Cette mosaïque de table provient d'un triclinium de jardin à Pompéi et était exposée dans la Maison du Collège des Architectes de Pompéi, dite Maison des Maçons.
Le thème est d'origine hellénistique. Le crâne est suspendu par un fil à plomb à une équerre, l'instrument antique des maçons, qui ferme la composition comme le ferait le fronton d'un temple. Le mosaïste n'avait probablement jamais vu de crâne humain puisqu'il le représente avec des oreilles et une bouche souriante bien curieuse.
Sous ce crâne, la roue de la Fortune tourne éternellement après le passage de Némésis, tandis que l'âme - le papillon - s'envole et quitte le corps. Némésis, déesse grecque de la vengeance, fille de la Nuit, représente la justice distributive et le rythme du destin. C'est elle qui châtie les Mortels qui vivent dans un excès de bonheur. Elle est évoquée ici par la Roue de la Fortune qui figure le plus souvent à ses pieds.
À droite sont accrochés le bâton et la besace des vagabonds et des philosophes mendiants (comme Diogène le Cynique), emblèmes de pauvreté ; à gauche, un sceptre entouré du ruban royal en laine blanche - le diadème - est suspendu avec une pièce d'étoffe pourpre, symboles de richesse et de pouvoir.
L'équerre, appareil égalisateur du maçon qui sert à mettre à niveau ses constructions, met symboliquement sur le même plan le bâton du mendiant et le sceptre du roi.

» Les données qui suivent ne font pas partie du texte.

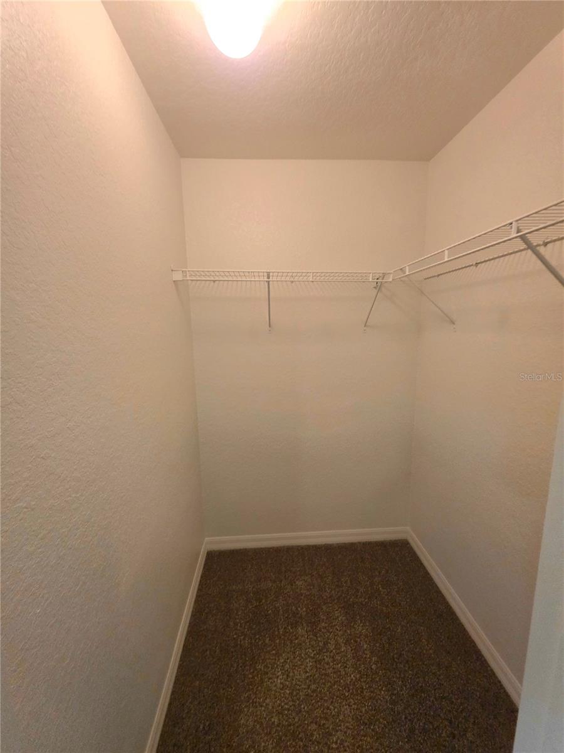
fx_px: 282
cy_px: 376
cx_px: 282
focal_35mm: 13
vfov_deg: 106.2
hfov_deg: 89.9
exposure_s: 1/60.2
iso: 250
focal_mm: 2.2
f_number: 1.9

Dans ce Memento mori très explicite, le mosaïste oppose la mort représentée par le crâne à l'âme figurée par le papillon, toutes deux arbitrées par le destin (la roue de la fortune). La fonction de cet emblema était de rappeler concrètement la fugacité du bonheur terrestre et l'idée de mort aux convives : il ne s'agit pas de craindre la mort, mais de jouir de l'existence terrestre, si éphémère soit-elle, en pleine connaissance de la brièveté de la vie, reprenant l'idée du Carpe diem d'Horace.